Yıllardır ücretlerimizin az olması nedeniyle ya fazla mesaiye kalırız ya da ek iş yaparız. Patronlar bu durumu bildiklerinden ücretlerimizi az vermeye devam ederler ve bizleri köle gibi çalıştırmak için de birçok yol denerler. Çalıştığım fabrikada olduğu gibi işlerin yoğun olmasından dolayı artık evlerimize de iş götürüyoruz. Zorunlu olmasa da isteyen evine iş götürüyor ve götürdüğü parçanın ücreti kuruş üzerinden hesaplanarak kaç adet yaptıysa eline o kadar para geçiyor. Yaptığı üründe zayiat varsa aldığı paradan o düşürülüyor ve eline geçen miktar yine düşük oluyor. Bu parçaları alan işçilerle konuştuğumda “başka çarem yok, çoluk çocuk bu işleri yaparsak elimize birkaç kuruş daha geçer, çok da hevesli değiliz ama elimiz mahkûm” diyorlar.
Bunlar yetmezmiş gibi bir de fabrikada mesailere bırakılıyoruz. Fabrikadaki mesaimiz bittikten sonra eve götürdüğümüz işlerin mesaisi başlıyor. Fabrikada köle misali çalıştığımız yetmezmiş gibi çoluk çocuk demeden patronlara daha çok kâr ettirmek için evde de mesaiye kaldığımız yerden devam ediyoruz.

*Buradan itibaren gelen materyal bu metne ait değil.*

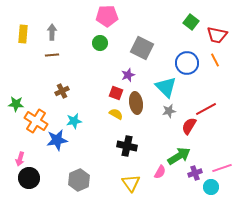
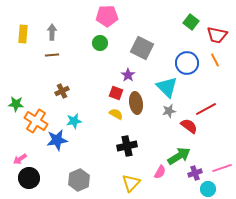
purple star: rotated 16 degrees counterclockwise
cyan triangle: moved 1 px right
red semicircle: rotated 96 degrees clockwise
black cross: rotated 24 degrees counterclockwise
pink arrow: rotated 40 degrees clockwise
yellow triangle: rotated 18 degrees clockwise
cyan circle: moved 3 px left, 2 px down
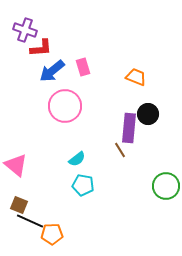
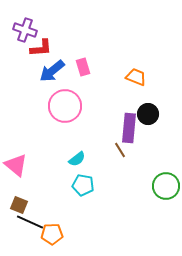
black line: moved 1 px down
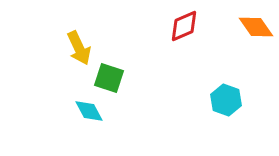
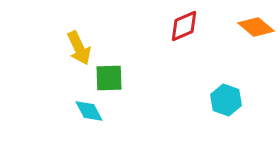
orange diamond: rotated 15 degrees counterclockwise
green square: rotated 20 degrees counterclockwise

Yaşadığımız bu haksızlıklar için 1 Mayıs’ta binlerce işçi kardeşimizle “Ücretler Yükseltilsin, İş Saatleri Kısaltılsın” sloganını attık ve bu sloganımız elbette sadece 1 Mayıs’la sınırlı kalmayacak, attığımız bu sloganımız haklarımızı alana kadar fabrikalarımızda, işyerlerimizde bizlerin çalışmalarıyla birlikte yankılanmaya devam edecek.